### Work instructions
Return each line of the entries below word for word, omitting the pictures.

(Saved data entries)
--- Begin ---
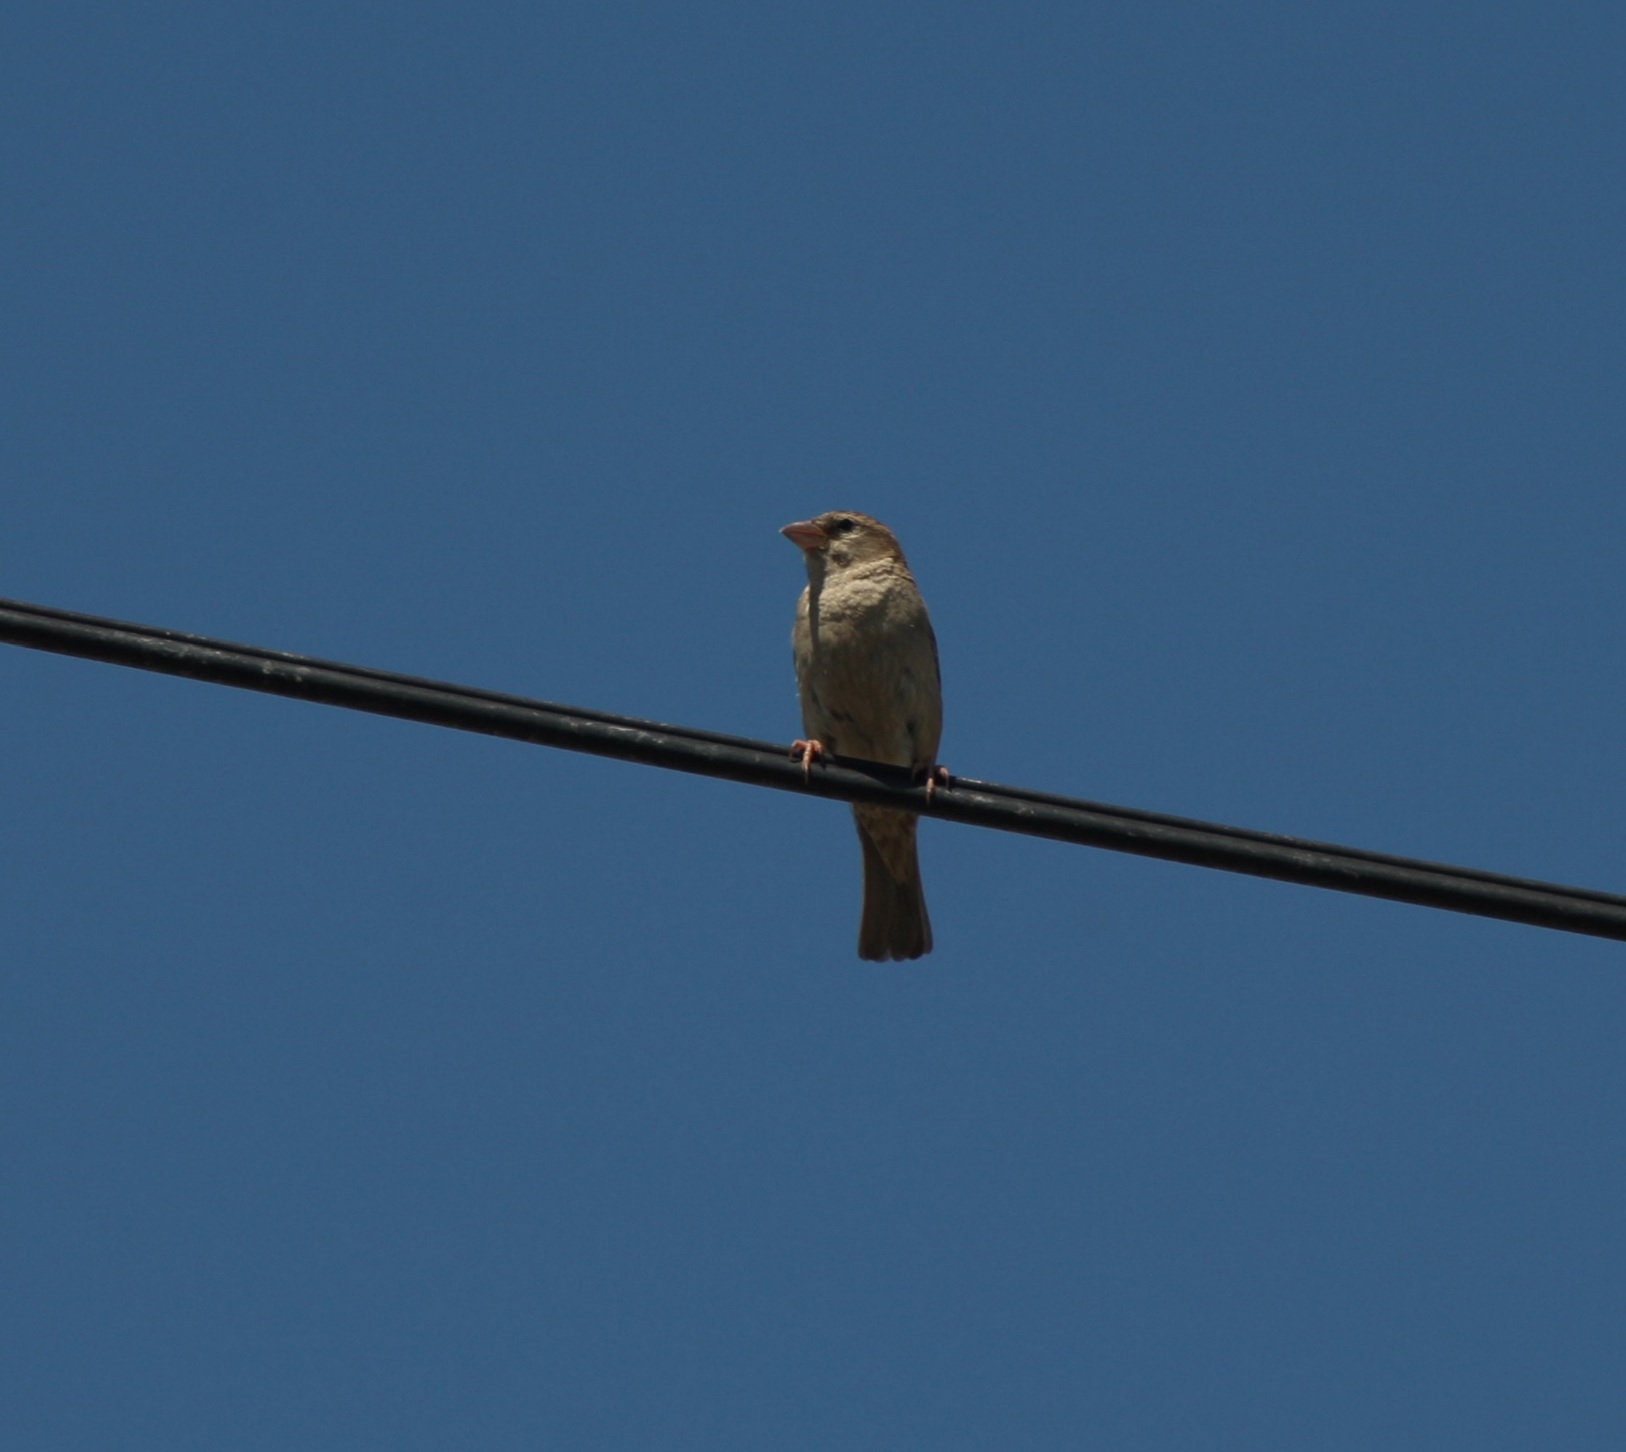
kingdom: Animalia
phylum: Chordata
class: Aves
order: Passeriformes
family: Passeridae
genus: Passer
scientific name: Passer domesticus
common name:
--- End ---
### Output of the exercise
kingdom: Animalia
phylum: Chordata
class: Aves
order: Passeriformes
family: Passeridae
genus: Passer
scientific name: Passer domesticus
common name:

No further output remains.